Plenary One: Ways to Improve Diabetes Outcomes

Panel Discussion

Dr. Irl Hirsch (University of Washington, Seattle, WA): Here’s my problem: I’m seeing these patients and as we’re developing these new tools, our patients can’t afford our old tools. George, I think you come from a better perspective than any of us. In the UK, you’ve really focused on the cost efficacy better than we have in the United States. I think GLP-1 agonists are fabulous drugs, but we don’t see as many using them as I think could benefit from them and I think the main reason is not the nausea but the cost. I’m involved in these clinical trials and I’m amazed at what I see with the research, but how are we going to afford these new tools to treat type 1 and type 2 diabetes when right now we can’t even afford what we’re using even with insulin? George, I think your perspective is maybe a little more mature than the rest of us because you’ve been dealing with this longer than we have.

Dr.
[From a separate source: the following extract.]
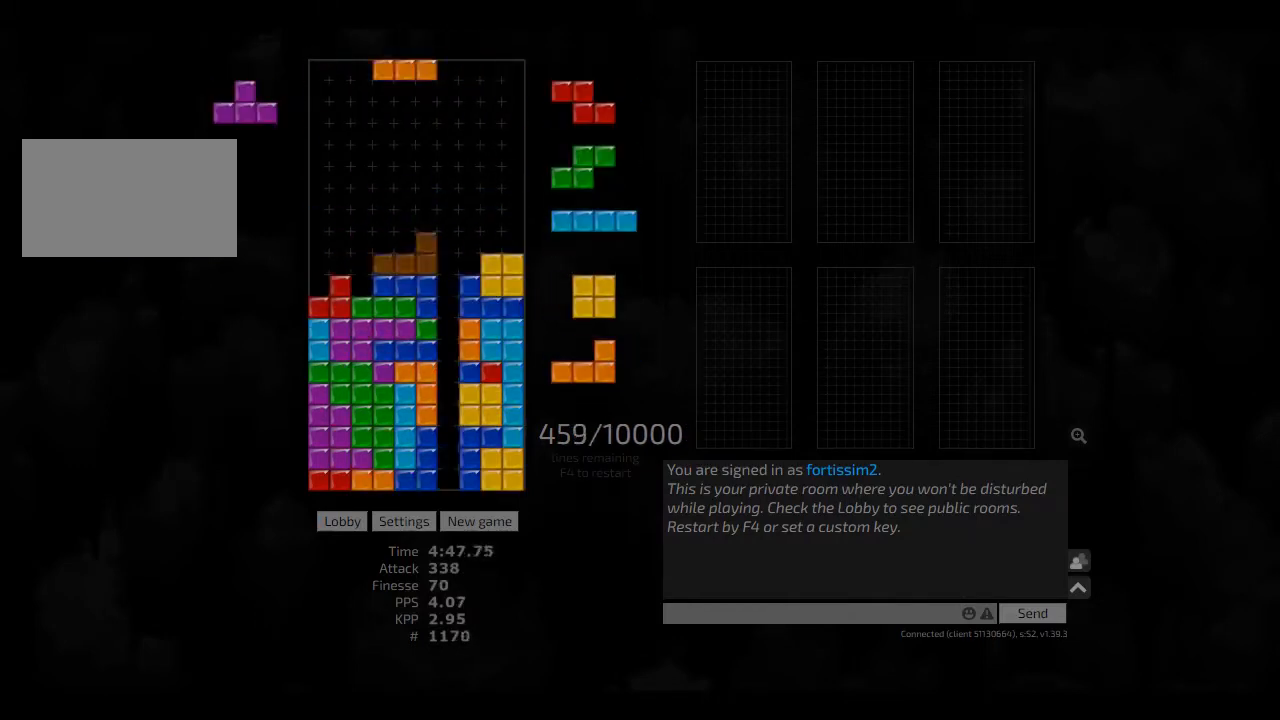
{"keys": [], "events": [[83, "right", "down"], [125, "hd", "up"], [250, "right", "up"], [292, "hd", "down"], [333, "hl", "down"], [375, "cw", "down"], [375, "left", "down"], [417, "hd", "up"], [417, "hl", "up"], [500, "cw", "up"], [500, "left", "up"]]}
George Alberti (Imperial College, London, UK): I think by “more mature” you just mean I’m older. [Laughter] It is insane and I have reflected on the cost and whether in fact we shouldn’t be spending money we do have, certainly in the UK, on more patient education and nurse educators and saying, “Ok that comes first.” Then metformin, which is cheap, comes next. And my European colleagues would probably not agree with this but sulfonylureas are still there and still can give a good effect. Be cautious about the further drugs you need. In the very overweight, once you’ve done your education program, then I think there is a very strong case for the GLP-1-type compounds because of the beneficial effects on weight.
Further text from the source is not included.